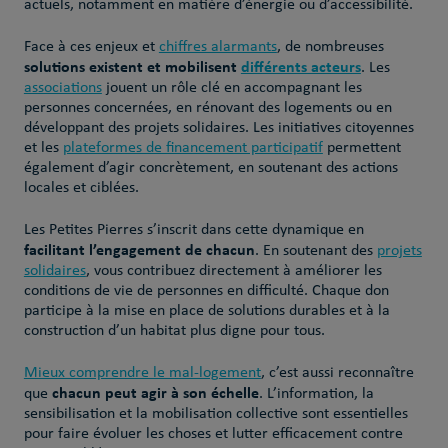
actuels, notamment en matière d’énergie ou d’accessibilité.
Face à ces enjeux et
chiffres alarmants
, de nombreuses
solutions existent et mobilisent
différents acteurs
. Les
associations
jouent un rôle clé en accompagnant les
personnes concernées, en rénovant des logements ou en
développant des projets solidaires. Les initiatives citoyennes
et les
plateformes de financement participatif
permettent
également d’agir concrètement, en soutenant des actions
locales et ciblées.
Les Petites Pierres s’inscrit dans cette dynamique en
facilitant l’engagement de chacun
. En soutenant des
projets
solidaires
, vous contribuez directement à améliorer les
conditions de vie de personnes en difficulté. Chaque don
participe à la mise en place de solutions durables et à la
construction d’un habitat plus digne pour tous.
Mieux comprendre le mal-logement
, c’est aussi reconnaître
chacun peut agir à son échelle
que
. L’information, la
sensibilisation et la mobilisation collective sont essentielles
pour faire évoluer les choses et lutter efficacement contre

━━━━━━━━━━━━━━━━

Rewrite the text of the entries above with "organisations" in place of "associations" and every other word unchanged. Leave out the pictures.

actuels, notamment en matière d’énergie ou d’accessibilité.
Face à ces enjeux et
chiffres alarmants
, de nombreuses
solutions existent et mobilisent
différents acteurs
. Les
organisations
jouent un rôle clé en accompagnant les
personnes concernées, en rénovant des logements ou en
développant des projets solidaires. Les initiatives citoyennes
et les
plateformes de financement participatif
permettent
également d’agir concrètement, en soutenant des actions
locales et ciblées.
Les Petites Pierres s’inscrit dans cette dynamique en
facilitant l’engagement de chacun
. En soutenant des
projets
solidaires
, vous contribuez directement à améliorer les
conditions de vie de personnes en difficulté. Chaque don
participe à la mise en place de solutions durables et à la
construction d’un habitat plus digne pour tous.
Mieux comprendre le mal-logement
, c’est aussi reconnaître
chacun peut agir à son échelle
que
. L’information, la
sensibilisation et la mobilisation collective sont essentielles
pour faire évoluer les choses et lutter efficacement contre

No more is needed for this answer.